__Prompt__. Of the entries below, restate word for word only the section that runs from the line with "Where are all" to the line with "Draw a box around all labels, markers", counting both ends.

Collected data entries
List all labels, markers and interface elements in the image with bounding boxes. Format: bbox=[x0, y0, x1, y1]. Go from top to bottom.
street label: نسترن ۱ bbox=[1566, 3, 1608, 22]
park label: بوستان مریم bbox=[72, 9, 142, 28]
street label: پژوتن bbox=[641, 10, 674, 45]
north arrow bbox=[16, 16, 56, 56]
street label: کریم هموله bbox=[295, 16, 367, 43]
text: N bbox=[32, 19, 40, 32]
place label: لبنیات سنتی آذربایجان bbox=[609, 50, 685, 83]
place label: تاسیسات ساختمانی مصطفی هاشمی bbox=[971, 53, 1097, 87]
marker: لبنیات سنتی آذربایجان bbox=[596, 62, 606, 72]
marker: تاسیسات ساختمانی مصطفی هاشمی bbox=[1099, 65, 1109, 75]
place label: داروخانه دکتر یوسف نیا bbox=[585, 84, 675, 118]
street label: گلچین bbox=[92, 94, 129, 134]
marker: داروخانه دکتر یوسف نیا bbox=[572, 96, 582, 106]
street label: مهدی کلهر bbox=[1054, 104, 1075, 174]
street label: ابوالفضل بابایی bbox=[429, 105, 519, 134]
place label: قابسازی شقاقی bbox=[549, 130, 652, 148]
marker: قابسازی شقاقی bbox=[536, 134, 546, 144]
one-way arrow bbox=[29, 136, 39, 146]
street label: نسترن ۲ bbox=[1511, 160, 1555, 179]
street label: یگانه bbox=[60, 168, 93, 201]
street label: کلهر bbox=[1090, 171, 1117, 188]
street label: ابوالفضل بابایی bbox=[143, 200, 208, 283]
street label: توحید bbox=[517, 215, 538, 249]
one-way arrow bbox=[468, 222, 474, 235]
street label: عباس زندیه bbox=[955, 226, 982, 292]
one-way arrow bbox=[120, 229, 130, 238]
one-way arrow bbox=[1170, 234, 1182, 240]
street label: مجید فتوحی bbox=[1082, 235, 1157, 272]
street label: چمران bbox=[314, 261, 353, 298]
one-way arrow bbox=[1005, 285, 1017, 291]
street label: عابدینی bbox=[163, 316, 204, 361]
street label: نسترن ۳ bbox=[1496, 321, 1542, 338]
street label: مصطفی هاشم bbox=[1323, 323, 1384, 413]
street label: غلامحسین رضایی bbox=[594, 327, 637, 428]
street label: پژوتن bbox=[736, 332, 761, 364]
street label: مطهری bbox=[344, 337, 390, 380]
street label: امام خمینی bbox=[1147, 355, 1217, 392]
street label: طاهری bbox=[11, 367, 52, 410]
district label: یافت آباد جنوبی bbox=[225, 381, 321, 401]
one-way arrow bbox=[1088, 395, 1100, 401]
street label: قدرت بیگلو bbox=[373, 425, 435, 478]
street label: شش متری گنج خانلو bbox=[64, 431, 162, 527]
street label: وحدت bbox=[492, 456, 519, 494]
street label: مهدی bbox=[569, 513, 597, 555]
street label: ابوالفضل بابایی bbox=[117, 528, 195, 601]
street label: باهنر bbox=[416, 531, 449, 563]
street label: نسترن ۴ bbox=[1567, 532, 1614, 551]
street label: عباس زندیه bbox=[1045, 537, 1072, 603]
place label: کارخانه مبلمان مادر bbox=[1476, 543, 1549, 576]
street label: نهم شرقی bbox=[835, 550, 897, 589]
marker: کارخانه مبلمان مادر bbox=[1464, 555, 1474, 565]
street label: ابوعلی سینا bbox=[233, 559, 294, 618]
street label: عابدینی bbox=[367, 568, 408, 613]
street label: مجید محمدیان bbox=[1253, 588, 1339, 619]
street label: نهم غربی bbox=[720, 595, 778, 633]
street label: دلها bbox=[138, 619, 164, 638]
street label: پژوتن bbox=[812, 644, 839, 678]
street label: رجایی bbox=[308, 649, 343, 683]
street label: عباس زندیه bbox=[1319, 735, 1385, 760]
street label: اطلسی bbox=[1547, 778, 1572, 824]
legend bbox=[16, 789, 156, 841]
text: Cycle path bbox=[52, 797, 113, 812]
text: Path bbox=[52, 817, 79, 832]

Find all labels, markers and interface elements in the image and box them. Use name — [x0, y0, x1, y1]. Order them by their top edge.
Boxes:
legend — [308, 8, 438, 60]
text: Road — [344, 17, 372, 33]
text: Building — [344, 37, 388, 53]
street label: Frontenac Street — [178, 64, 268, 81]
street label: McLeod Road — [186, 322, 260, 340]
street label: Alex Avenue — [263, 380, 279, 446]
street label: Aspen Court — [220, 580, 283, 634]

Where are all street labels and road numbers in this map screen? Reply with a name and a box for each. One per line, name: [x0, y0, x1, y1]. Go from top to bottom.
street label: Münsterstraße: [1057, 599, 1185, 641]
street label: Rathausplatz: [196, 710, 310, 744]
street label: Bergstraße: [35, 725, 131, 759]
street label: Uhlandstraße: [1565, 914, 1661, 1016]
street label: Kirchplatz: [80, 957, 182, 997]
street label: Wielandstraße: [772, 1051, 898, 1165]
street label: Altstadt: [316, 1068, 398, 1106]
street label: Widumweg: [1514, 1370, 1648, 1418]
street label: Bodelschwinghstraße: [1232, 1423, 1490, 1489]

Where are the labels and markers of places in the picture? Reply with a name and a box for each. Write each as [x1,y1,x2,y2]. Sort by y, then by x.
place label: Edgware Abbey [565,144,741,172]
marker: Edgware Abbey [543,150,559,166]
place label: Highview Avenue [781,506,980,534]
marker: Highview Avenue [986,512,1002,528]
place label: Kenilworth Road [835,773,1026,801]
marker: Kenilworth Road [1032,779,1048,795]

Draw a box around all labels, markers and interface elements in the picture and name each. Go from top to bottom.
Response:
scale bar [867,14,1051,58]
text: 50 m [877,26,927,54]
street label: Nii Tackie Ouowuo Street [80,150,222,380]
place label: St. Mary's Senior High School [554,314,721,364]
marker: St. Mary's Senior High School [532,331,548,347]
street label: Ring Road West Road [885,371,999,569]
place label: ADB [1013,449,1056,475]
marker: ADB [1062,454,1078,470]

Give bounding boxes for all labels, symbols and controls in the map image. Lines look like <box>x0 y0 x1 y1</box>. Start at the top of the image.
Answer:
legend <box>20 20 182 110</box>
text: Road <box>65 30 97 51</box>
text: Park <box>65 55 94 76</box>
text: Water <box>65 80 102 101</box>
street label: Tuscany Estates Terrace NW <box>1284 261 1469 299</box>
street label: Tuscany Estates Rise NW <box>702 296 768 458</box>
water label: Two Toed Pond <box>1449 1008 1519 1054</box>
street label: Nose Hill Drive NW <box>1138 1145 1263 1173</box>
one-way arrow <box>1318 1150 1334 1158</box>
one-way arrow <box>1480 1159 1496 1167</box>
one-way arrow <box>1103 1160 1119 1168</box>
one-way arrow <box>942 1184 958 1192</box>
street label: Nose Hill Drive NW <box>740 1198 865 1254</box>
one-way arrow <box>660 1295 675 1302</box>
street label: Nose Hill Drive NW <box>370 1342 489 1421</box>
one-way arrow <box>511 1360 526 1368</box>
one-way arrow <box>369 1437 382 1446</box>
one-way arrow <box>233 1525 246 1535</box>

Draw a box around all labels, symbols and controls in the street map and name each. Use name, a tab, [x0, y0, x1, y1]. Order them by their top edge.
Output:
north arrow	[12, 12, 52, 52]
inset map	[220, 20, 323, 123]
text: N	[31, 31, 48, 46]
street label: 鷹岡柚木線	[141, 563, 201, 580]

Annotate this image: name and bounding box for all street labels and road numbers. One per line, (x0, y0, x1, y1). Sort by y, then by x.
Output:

__Response__.
Where are all street labels and road numbers in this map screen? Reply with a name and a box for each. One per line, name: [x0, y0, x1, y1]. Go from top to bottom.
street label: Münsterstraße: [1057, 599, 1185, 641]
street label: Rathausplatz: [196, 710, 310, 744]
street label: Bergstraße: [35, 725, 131, 759]
street label: Uhlandstraße: [1565, 914, 1661, 1016]
street label: Kirchplatz: [80, 957, 182, 997]
street label: Wielandstraße: [772, 1051, 898, 1165]
street label: Altstadt: [316, 1068, 398, 1106]
street label: Widumweg: [1514, 1370, 1648, 1418]
street label: Bodelschwinghstraße: [1232, 1423, 1490, 1489]

Where are the labels and markers of places in the picture? Reply with a name and a box for each. Write each as [x1,y1,x2,y2]. Sort by y, then by x.
place label: Edgware Abbey [565,144,741,172]
marker: Edgware Abbey [543,150,559,166]
place label: Highview Avenue [781,506,980,534]
marker: Highview Avenue [986,512,1002,528]
place label: Kenilworth Road [835,773,1026,801]
marker: Kenilworth Road [1032,779,1048,795]

Draw a box around all labels, markers and interface elements in the picture and name each. Go from top to bottom.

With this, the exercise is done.